JPMorgan Chase & Co. announced that its OnChain Liquidity‑Token Money Market Fund (OCLMF) now holds $693 million in assets, more than double the amount reported at the end of May. The growth, which occurred in June 2026, reflects a shift by stablecoin issuers to park reserve balances on‑chain in order to earn yield, a strategy made necessary by the U.S. Treasury’s GENIUS Act.

The GENIUS Act requires stablecoins to be backed one‑for‑one by U.S. dollars or other low‑risk assets and bars issuers from paying interest directly to token holders. JPMorgan’s fund, launched in May, offers a “curated stablecoin vault” that holds only U.S. Treasuries and Treasury‑ or cash‑backed overnight repos. By providing a legally compliant on‑chain reserve vehicle, the fund enables issuers to meet reserve requirements while earning yield from the underlying assets.

According to JPMorgan’s public filings, the OCLMF is a private placement vehicle that is also registered with the Securities and Exchange Commission. The firm described the fund as “uniquely positioned” to launch an SEC‑compliant money‑market fund under the GENIUS Act, noting that competitors are predominantly private placement vehicles domiciled in the Cayman Islands or the British Virgin Islands.

The fund’s design targets temporary or medium‑term cash needs, seasonal operating cash, automated cash sweeps, and liquidity components of investment portfolios. Its objective is to preserve capital, maintain liquidity, and produce a competitive yield. The fund’s holdings are limited to U.S. Treasuries and cash‑backed overnight repos, ensuring that the portfolio remains low risk.

JPMorgan’s move follows a broader industry trend toward tokenization of traditional financial assets. Over the past year, institutions such as BlackRock, Franklin Templeton, and Goldman Sachs have launched or piloted tokenized funds. The OCLMF adds to this wave, providing a regulated, on‑chain alternative for stablecoin issuers.

In an April 6 letter to shareholders, JPMorgan CEO Jamie Dimon noted that “a whole new set of competitors is emerging based on blockchain, which includes stablecoins, smart contracts and other forms of tokenization.” While Dimon has historically expressed skepticism about the crypto industry, the bank’s continued engagement—evidenced by the OCLMF launch—shows a pragmatic approach to the evolving market.

JPMorgan’s spokesperson said the fund’s growth may moderate from its current pace, but the firm remains confident that it can absorb additional reserve assets if the GENIUS Act encourages more issuers to adopt fully reserved products. The fund’s performance will be monitored closely as regulators and market participants assess the impact of on‑chain reserve strategies.

The OCLMF’s launch and subsequent asset growth illustrate how traditional financial institutions are adapting to regulatory changes while leveraging blockchain technology to meet the needs of stablecoin issuers. As the GENIUS Act continues to shape stablecoin operations, the fund’s role as a compliant reserve vehicle may become increasingly important for issuers seeking to comply with U.S. regulations while maintaining yield.
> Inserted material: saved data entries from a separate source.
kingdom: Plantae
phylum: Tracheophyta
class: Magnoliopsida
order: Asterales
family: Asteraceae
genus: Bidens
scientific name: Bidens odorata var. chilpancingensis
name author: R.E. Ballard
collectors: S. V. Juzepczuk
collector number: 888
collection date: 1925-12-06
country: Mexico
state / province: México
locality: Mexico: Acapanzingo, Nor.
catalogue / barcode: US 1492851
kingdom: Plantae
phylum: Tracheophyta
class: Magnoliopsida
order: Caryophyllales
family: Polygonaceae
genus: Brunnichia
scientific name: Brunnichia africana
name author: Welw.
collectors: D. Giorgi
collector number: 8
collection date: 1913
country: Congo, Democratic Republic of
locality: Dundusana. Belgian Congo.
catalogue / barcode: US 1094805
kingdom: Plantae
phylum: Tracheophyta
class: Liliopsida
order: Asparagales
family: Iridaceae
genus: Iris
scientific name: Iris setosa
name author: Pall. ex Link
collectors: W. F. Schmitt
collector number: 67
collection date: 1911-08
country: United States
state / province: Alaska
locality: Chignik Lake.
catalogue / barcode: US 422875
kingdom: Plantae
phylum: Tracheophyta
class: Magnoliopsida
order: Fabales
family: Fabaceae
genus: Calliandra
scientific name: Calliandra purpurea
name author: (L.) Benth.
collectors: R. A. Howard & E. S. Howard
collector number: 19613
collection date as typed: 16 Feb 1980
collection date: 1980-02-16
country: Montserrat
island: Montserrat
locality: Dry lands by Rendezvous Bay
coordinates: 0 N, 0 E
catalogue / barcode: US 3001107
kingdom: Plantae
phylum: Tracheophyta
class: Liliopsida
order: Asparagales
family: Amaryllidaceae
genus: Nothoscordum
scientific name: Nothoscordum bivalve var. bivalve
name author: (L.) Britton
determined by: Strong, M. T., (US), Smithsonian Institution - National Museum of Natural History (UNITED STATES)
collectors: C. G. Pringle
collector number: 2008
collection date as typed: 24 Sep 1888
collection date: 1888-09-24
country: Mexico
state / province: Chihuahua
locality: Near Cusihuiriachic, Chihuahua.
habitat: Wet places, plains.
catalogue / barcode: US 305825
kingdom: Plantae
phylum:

The fund’s status as a registered money‑market vehicle also aligns with recent SEC approvals for intraday trading and settlement of tokenized government money‑market funds, indicating a broader regulatory acceptance of tokenized financial products.

In summary, JPMorgan’s OnChain Liquidity‑Token Money Market Fund has expanded rapidly, driven by stablecoin issuers’ need to park reserves on‑chain under the GENIUS Act. The fund’s SEC registration, low‑risk asset composition, and focus on liquidity position it as a key player in the evolving tokenized money‑market landscape.